Work task
Using the records below, output the stretch that opens with the line containing "- **funding**: BBSRC responsive mode (UK)" and closes with the line containing "nutzbar ist. Eine", exactly and including both lines, with nothing more.

(Stored data)
+===+
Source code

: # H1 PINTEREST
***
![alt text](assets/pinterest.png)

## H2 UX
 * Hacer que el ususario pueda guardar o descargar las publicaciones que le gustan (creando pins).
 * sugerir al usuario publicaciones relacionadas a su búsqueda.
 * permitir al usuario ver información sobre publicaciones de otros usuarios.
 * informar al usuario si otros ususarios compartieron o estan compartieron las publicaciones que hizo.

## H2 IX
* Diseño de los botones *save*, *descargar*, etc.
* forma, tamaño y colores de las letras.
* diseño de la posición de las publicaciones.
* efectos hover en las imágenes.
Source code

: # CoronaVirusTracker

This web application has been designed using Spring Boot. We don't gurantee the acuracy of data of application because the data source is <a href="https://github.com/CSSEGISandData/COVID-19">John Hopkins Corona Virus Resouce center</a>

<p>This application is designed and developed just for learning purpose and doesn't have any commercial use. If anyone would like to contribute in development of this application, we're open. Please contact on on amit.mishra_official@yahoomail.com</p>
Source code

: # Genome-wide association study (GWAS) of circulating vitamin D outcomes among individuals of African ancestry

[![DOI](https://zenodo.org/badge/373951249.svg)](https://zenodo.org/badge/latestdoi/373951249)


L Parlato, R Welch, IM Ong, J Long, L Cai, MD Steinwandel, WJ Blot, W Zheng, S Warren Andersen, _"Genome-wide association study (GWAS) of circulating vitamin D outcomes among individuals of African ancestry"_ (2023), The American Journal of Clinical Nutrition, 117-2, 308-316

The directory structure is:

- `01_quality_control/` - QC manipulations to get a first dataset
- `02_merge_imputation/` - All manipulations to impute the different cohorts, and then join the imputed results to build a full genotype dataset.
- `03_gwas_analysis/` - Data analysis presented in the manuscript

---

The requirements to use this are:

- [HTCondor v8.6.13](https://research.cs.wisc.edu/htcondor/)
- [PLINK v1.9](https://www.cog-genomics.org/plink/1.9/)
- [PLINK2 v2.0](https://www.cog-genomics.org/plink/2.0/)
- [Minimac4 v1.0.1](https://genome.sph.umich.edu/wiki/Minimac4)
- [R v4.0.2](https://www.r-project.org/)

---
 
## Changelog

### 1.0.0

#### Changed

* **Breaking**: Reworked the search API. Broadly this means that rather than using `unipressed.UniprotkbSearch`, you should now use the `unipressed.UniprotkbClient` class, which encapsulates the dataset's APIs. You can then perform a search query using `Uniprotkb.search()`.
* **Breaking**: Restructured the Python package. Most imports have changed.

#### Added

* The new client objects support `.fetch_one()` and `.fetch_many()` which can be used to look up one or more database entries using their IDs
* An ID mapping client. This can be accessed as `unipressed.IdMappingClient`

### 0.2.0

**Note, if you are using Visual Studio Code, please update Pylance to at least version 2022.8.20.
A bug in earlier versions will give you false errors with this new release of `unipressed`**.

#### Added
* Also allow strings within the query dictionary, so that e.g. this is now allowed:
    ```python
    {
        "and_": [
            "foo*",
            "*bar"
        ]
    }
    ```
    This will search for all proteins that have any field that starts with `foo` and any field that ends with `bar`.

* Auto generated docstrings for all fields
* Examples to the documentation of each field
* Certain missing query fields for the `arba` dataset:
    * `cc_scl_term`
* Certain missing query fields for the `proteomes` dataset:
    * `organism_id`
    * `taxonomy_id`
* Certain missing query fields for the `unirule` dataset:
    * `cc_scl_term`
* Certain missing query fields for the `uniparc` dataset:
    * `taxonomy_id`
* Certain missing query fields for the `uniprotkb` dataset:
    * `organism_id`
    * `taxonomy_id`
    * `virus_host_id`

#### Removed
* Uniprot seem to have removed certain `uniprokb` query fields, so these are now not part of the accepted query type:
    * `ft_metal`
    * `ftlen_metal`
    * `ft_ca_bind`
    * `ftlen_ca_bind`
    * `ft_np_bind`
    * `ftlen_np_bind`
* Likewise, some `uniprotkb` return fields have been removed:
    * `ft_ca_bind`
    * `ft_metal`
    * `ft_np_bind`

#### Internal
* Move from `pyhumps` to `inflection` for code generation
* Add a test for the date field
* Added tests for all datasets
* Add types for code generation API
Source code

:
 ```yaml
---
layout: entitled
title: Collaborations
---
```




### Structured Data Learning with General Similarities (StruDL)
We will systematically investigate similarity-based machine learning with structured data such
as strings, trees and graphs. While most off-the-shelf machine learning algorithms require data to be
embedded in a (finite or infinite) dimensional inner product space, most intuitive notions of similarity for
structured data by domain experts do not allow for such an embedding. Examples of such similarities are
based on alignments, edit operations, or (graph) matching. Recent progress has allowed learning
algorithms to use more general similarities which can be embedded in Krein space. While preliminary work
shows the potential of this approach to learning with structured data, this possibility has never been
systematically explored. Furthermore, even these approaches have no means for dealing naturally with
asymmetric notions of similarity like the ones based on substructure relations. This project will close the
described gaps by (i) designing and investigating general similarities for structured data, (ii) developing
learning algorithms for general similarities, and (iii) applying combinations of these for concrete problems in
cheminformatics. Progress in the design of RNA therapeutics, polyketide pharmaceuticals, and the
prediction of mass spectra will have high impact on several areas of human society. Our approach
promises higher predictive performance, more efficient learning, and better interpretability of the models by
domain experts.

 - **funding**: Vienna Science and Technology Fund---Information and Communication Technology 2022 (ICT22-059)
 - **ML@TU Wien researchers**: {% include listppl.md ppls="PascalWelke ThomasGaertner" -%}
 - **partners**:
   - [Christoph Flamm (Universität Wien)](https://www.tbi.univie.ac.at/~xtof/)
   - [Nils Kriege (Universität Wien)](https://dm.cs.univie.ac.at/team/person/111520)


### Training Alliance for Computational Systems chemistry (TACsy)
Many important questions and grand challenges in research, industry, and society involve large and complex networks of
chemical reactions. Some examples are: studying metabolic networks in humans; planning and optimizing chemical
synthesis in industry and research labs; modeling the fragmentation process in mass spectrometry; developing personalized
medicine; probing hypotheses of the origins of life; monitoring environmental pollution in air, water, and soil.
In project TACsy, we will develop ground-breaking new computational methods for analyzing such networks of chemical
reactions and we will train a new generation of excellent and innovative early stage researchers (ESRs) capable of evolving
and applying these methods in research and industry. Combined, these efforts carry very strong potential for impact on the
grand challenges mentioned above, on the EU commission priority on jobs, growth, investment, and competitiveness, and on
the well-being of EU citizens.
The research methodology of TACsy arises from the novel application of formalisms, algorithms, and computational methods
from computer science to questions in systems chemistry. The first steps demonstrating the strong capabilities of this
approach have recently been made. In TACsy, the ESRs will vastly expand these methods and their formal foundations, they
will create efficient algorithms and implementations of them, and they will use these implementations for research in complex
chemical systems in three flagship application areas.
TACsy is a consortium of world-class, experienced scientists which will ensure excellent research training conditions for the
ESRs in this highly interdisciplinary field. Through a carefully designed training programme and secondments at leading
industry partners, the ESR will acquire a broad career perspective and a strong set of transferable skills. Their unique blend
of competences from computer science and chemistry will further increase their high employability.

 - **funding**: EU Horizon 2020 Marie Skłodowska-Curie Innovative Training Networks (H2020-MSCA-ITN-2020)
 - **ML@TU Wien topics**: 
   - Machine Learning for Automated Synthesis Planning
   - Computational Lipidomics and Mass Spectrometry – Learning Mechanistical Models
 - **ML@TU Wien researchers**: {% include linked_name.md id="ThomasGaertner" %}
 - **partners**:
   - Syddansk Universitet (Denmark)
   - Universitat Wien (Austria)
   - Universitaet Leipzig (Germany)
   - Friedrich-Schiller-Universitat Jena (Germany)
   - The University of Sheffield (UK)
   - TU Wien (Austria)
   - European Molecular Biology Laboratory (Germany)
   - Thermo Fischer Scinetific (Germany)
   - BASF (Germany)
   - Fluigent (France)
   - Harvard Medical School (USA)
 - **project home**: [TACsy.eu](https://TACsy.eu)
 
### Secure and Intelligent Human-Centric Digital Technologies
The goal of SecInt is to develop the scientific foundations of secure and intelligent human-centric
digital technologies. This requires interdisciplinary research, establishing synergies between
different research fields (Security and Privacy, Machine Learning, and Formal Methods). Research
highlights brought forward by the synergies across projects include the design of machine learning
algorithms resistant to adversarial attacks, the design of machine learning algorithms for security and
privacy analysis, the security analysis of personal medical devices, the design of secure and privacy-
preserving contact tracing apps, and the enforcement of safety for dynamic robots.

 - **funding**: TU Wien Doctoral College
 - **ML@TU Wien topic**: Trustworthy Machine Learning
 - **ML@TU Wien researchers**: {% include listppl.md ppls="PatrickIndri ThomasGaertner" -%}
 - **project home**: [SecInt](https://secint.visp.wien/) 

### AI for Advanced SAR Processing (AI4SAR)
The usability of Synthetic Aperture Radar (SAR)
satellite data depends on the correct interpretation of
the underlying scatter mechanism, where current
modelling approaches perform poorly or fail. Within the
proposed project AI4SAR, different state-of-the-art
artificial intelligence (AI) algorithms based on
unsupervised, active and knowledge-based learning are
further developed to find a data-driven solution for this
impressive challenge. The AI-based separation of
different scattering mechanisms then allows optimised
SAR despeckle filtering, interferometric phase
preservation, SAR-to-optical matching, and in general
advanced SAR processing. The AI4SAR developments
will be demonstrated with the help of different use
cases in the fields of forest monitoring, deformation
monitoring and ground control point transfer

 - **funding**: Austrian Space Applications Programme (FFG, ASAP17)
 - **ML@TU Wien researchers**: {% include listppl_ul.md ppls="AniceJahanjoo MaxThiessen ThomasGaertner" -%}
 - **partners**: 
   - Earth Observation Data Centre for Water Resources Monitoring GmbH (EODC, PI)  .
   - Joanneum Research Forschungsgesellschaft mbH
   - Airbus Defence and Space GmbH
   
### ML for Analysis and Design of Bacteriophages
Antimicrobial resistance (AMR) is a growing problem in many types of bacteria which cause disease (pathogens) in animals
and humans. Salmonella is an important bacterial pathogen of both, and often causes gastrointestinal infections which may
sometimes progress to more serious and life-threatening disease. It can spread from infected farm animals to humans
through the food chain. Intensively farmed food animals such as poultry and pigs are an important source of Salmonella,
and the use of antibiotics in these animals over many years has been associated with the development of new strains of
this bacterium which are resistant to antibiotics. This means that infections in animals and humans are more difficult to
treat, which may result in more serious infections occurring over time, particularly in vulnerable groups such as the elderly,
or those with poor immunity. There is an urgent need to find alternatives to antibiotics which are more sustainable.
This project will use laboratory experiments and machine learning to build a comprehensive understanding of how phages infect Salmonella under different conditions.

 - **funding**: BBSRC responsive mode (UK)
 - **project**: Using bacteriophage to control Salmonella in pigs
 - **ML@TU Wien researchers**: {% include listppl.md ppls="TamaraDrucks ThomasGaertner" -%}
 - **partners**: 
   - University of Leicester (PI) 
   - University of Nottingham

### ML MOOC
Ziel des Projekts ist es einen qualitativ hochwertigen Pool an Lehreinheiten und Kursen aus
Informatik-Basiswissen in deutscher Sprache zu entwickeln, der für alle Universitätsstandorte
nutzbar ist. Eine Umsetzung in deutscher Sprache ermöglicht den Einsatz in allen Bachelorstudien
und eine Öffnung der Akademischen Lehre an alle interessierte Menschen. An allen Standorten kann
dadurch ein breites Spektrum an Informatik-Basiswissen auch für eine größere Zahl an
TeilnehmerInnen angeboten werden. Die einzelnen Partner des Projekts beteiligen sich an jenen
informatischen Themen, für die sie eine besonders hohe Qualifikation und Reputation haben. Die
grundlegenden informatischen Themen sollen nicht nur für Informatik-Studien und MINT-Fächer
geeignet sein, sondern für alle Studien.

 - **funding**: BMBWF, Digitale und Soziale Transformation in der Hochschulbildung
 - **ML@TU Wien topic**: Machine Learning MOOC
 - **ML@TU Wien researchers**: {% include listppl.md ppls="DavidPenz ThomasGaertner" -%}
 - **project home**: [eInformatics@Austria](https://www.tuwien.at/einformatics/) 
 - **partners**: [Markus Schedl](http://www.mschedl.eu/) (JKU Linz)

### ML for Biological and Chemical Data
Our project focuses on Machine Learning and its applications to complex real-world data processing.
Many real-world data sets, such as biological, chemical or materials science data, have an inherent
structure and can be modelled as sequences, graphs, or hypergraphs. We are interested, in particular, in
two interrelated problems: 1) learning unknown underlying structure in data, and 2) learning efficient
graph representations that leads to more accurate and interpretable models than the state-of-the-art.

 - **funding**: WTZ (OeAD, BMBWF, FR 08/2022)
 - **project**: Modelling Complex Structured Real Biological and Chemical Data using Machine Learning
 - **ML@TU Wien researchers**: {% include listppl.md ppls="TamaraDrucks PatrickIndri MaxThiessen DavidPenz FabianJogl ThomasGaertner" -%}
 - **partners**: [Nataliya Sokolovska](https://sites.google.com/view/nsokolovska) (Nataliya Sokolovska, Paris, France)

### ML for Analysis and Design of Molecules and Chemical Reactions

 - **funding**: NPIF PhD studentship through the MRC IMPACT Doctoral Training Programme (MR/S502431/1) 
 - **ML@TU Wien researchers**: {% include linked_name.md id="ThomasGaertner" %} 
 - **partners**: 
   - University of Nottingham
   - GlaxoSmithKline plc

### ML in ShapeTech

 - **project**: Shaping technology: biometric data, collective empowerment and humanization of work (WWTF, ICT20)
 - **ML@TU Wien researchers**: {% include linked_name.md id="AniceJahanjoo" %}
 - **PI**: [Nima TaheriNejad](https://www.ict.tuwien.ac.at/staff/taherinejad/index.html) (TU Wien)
+===+
Task output
 - **funding**: BBSRC responsive mode (UK)
 - **project**: Using bacteriophage to control Salmonella in pigs
 - **ML@TU Wien researchers**: {% include listppl.md ppls="TamaraDrucks ThomasGaertner" -%}
 - **partners**: 
   - University of Leicester (PI) 
   - University of Nottingham

### ML MOOC
Ziel des Projekts ist es einen qualitativ hochwertigen Pool an Lehreinheiten und Kursen aus
Informatik-Basiswissen in deutscher Sprache zu entwickeln, der für alle Universitätsstandorte
nutzbar ist. Eine Umsetzung in deutscher Sprache ermöglicht den Einsatz in allen Bachelorstudien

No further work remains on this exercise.